Having established this society and its woes in the first two episodes, Robert Holmes sets about engineering a revolution via the Doctor and his new friends. Of course, it's not just for altruistic, "humanity should be free" reasons: the Company has captured Leela (in a sequence that highlights the problems with shooting interiors on location on film, as it makes them obviously locations and thus there's less of a sense of being inside a building, at least according to the visual grammar of the show in this era) and prepared to execute her publicly via steaming, a particularly gruesome, non-fantastical-sounding death. And that's largely it for this episode. Part three also gives us some nice moments with the Doctor and his friends taking over Main Control (where the anxiety-inducing drug PCM is pumped through to all the work areas) and quickly convincing the two technicians working there to join the revolution, and there's also a subtle effort to make the people living in the Undercity more sympathetic and less nasty, so that we'll be more inclined to be on their side by the end. Plus, this episode gives us a lot more of the Collector, as he gleefully looks forward to Leela's death ("This is the moment I get a real feeling of job satisfaction. Are the microphones wired in?" the Collector asks. "All round the condenser, most Merciful. We're looking forward to excellent duodecaphonic sound," Gatherer Hade replies, making, it seems an oblique reference to then-popular Quadraphonic sound (an early form of surround sound). "Then we shall hear within a few seconds," the Collector responds happily) and slyly arranges for the Doctor's capture via an incentive of 5000 talmars paid to anyone who has information about him -- 5000 talmars out of Hade's account, which Hade seems none too pleased about. Nasty cliffhanger, though, as Leela looks about to be killed by the steaming.
The Doctor confronts the Collector. (The Sun Makers Part Four) ©BBC |
Meanwhile, the Doctor heads off to the Collector's palace and sabotages things before having a nice long chat with the Collector about things, and so we get a nice info-dump as a result: "Tell me, how did you get control of humanity?" the Doctor asks. "A normal business operation," the Collector replies. "The Company was looking for property in this sector, Earth was running down, its people dying. We made a deal. ... We moved them all to Mars, after our engineers had made that planet habitable for their species." "And then taxed the life out of them," the Doctor says reasonably. "I mean, to recover your capital costs." "Quite so, quite so. Then, when the resources of Mars were exhausted in their turn, we created a new environment for them here on Pluto," the Collector says. It's too late for the Collector, though; the Doctor had already fed into the system a "two percent growth tax into the computers; index linked," which ruins the economy and sends the Collector into such a shock that he dissolves in his chair and down into the workings inside; as a Usurian, see, the Collector is a type of poisonous fungi that looks "sea kale with eyes", and his human form was an affectation. Still, humanity is no longer under the Company's thumb, and they can get on with resettling the Earth. A petty moment in the TARDIS later (where the Doctor causes a tremendous lurch inside, causing the chess game he was losing against K-9 to topple over) and it's off to the next adventure.

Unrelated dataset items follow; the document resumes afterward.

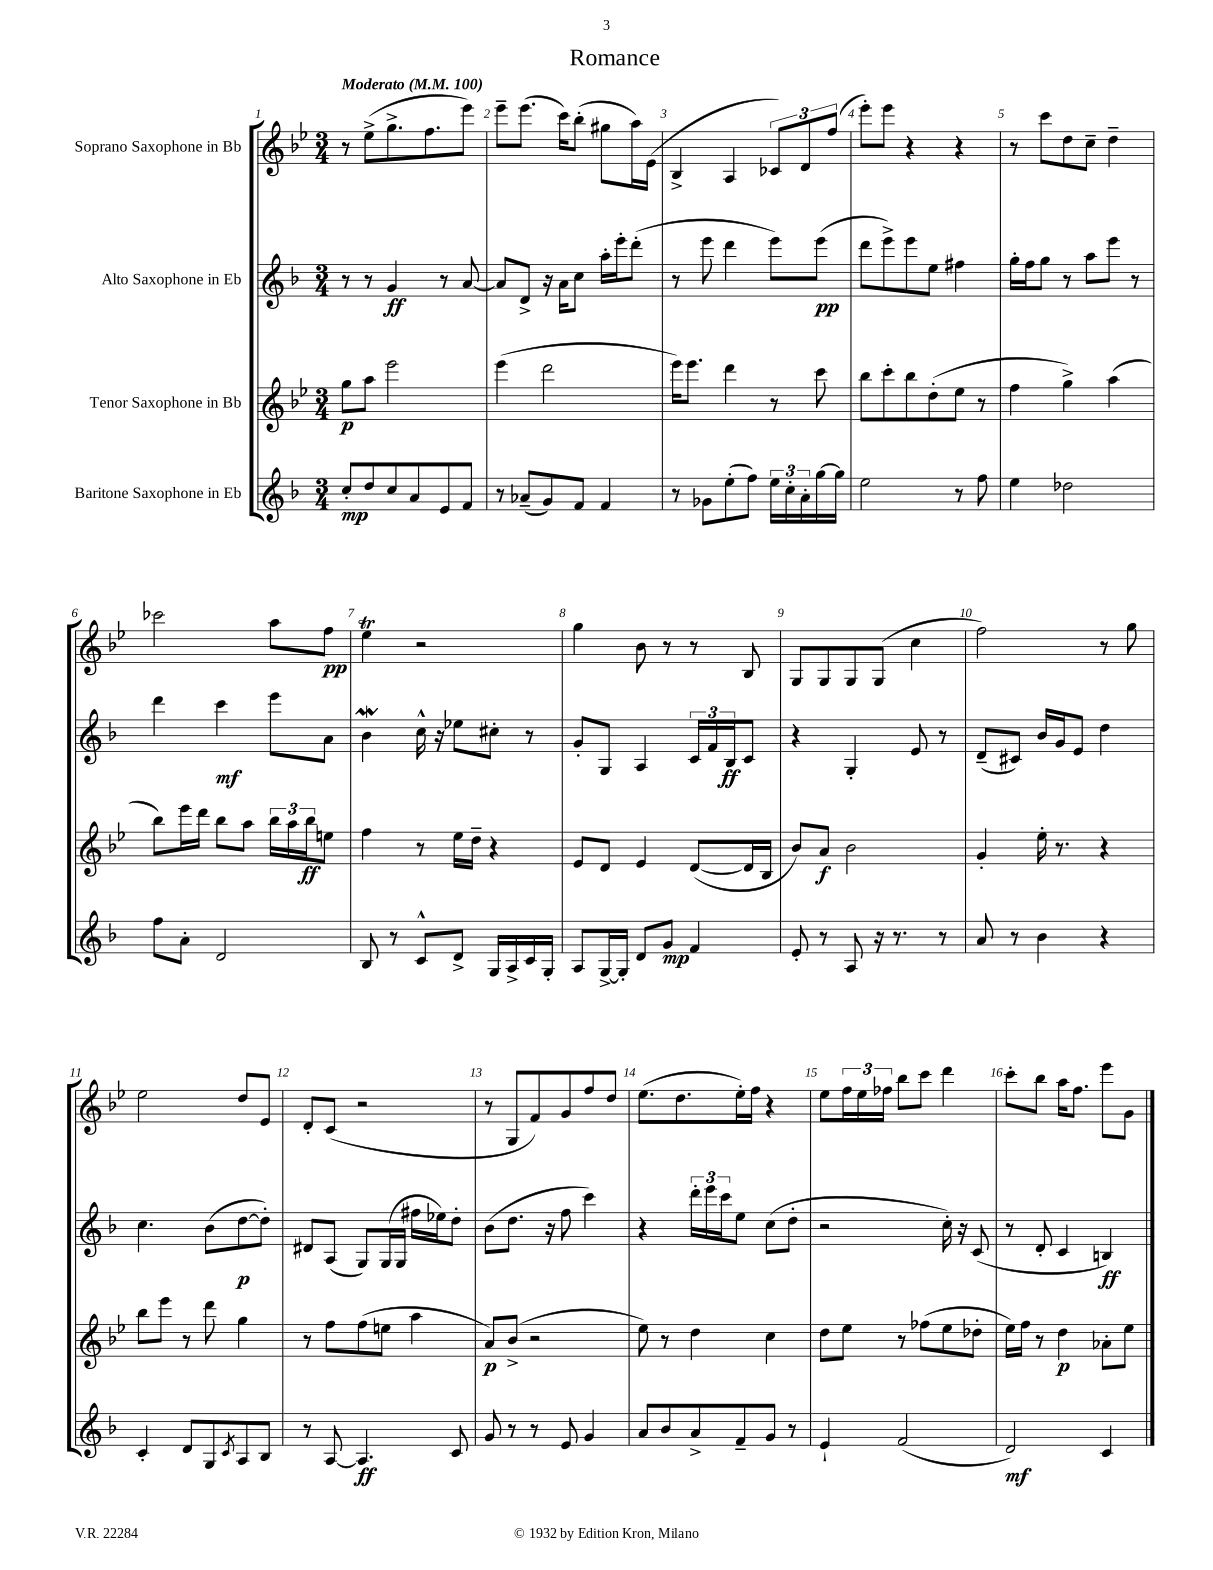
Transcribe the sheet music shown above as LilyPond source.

\header { title = "Romance" }
<<
\new StaffGroup <<
\new Staff = "s0" \with { instrumentName = "Soprano Saxophone in Bb" } {
    \clef treble \key bes \major \numericTimeSignature \time 3/4 \tempo "Moderato" 4 = 100
    r8 ees''8->( g''8.-> f''8. ees'''8) |
    ees'''8-- ees'''8.( c'''16) bes''8-.( gis''8 a''16) ees'16( |
    bes4-> a4 \tuplet 3/2 { ces'8) d'8 f''8( } |
    ees'''8-.) ees'''8 r4 r4 |
    r8 c'''8 d''8 c''8-- d''4-- |
    ces'''2 a''8 f''8\pp |
    ees''4\trill r2 |
    g''4 bes'8 r8 r8 bes8 |
    g8 g8 g8 g8( c''4 |
    f''2) r8 g''8 |
    ees''2 d''8 ees'8 |
    d'8-. c'8( r2 |
    r8 g8 f'8) g'8 f''8 d''8 |
    ees''8.( d''8. ees''16-.) f''16 r4 |
    ees''8 \tuplet 3/2 { f''16 ees''16 fes''16 } bes''8 c'''8 d'''4 |
    c'''8-. bes''8 a''16 f''8. ees'''8 g'8 \bar "|." |
}
\new Staff = "s1" \with { instrumentName = "Alto Saxophone in Eb" } {
    \clef treble \key f \major \numericTimeSignature \time 3/4
    r8 r8 g'4\ff r8 a'8~ |
    a'8 d'8-> r16 a'16 c''8 a''16-. e'''16-. d'''8-.( |
    r8 e'''8 d'''4 e'''8) e'''8\pp( |
    d'''8 e'''8->) e'''8 e''8 fis''4 |
    g''16-. f''16 g''8 r8 a''8 e'''8 r8 |
    d'''4 c'''4\mf e'''8 a'8 |
    bes'4\mordent c''16-^ r16 ees''8 cis''8-. r8 |
    g'8-. g8 a4 \tuplet 3/2 { c'16 f'16 bes16\ff } c'8 |
    r4 g4-. e'8 r8 |
    d'8--( cis'8) bes'16 g'16 e'8 d''4 |
    c''4. bes'8( d''8~\p d''8-.) |
    dis'8 a8( g8) g16( g16 fis''16 ees''16) d''8-. |
    bes'8( d''8. r16 f''8 c'''4) |
    r4 \tuplet 3/2 { d'''16-. e'''16 c'''16 } e''8 c''8( d''8-. |
    r2 c''16-.) r16 c'8( |
    r8 d'8-. c'4 b4\ff) \bar "|." |
}
\new Staff = "s2" \with { instrumentName = "Tenor Saxophone in Bb" } {
    \clef treble \key bes \major \numericTimeSignature \time 3/4
    g''8\p a''8 ees'''2 |
    ees'''4( d'''2 |
    ees'''16) ees'''8. d'''4 r8 c'''8 |
    bes''8 c'''8-. bes''8 d''8-.( ees''8 r8 |
    f''4 g''4->) a''4( |
    bes''8) ees'''16 d'''16 bes''8 a''8 \tuplet 3/2 { bes''16 a''16 bes''16\ff } e''8 |
    f''4 r8 ees''16 d''16-- r4 |
    ees'8 d'8 ees'4 d'8~( d'16 bes16 |
    bes'8) a'8\f bes'2 |
    g'4-. ees''16-. r8. r4 |
    bes''8 ees'''8 r8 d'''8 g''4 |
    r8 f''8 f''8( e''8 a''4 |
    a'8\p) bes'8->( r2 |
    ees''8) r8 d''4 c''4 |
    d''8 ees''8 r8 fes''8( ees''8 des''8-. |
    ees''16) f''16 r8 d''4\p aes'8-. ees''8 \bar "|." |
}
\new Staff = "s3" \with { instrumentName = "Baritone Saxophone in Eb" } {
    \clef treble \key f \major \numericTimeSignature \time 3/4
    c''8-.\mp d''8 c''8 a'8 e'8 f'8 |
    r8 aes'8--( g'8) f'8 f'4 |
    r8 ges'8 e''8-.( f''8) \tuplet 3/2 { e''16 c''16-. a'16-. } g''16~ g''16 |
    e''2 r8 f''8 |
    e''4 des''2 |
    f''8 a'8-. d'2 |
    bes8 r8 c'8-^ d'8-> g16 a16-> c'16 g16-. |
    a8 g16~-> g16-. d'8 g'8\mp f'4 |
    e'8-. r8 a8 r16 r8. r8 |
    a'8 r8 bes'4 r4 |
    c'4-. d'8 g8 \acciaccatura { c'8 } a8 bes8 |
    r8 a8~ a4.\ff c'8 |
    g'8 r8 r8 e'8 g'4 |
    a'8 bes'8 a'8-> f'8-- g'8 r8 |
    e'4-! f'2( |
    d'2\mf) c'4 \bar "|." |
}
>>
>>
\layout { \context { \Score \override BarNumber.break-visibility = ##(#f #t #t) barNumberVisibility = #all-bar-numbers-visible } }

It's not a terrible story by any means, but the tone of The Sun Makers is definitely uncertain. The cast is starting to latch on to the jokes (and this is by no means the witty tax satire you've been led to believe -- other than a few moments in part one and the occasional reference here or there, the whole thing unfolds more or less the way one would expect a typical Who story to), and while it's not quite at the expense of everything else yet, it does lead to some odd and wholly unnecessary moments (such as the aforementioned K-9 "joke"). The problem is that, under that humorous surface material, there's a much darker story lurking. The idea of being taxed to death (and beyond) is a new one for Doctor Who, and a lot of mileage could have been derived from exploring this further. But because there's been an edict from above to make the show less scary, and because the design looks frankly rather cheap, the impact of this has been minimized, and what we're left with is a fairly well-written but ultimately generic story.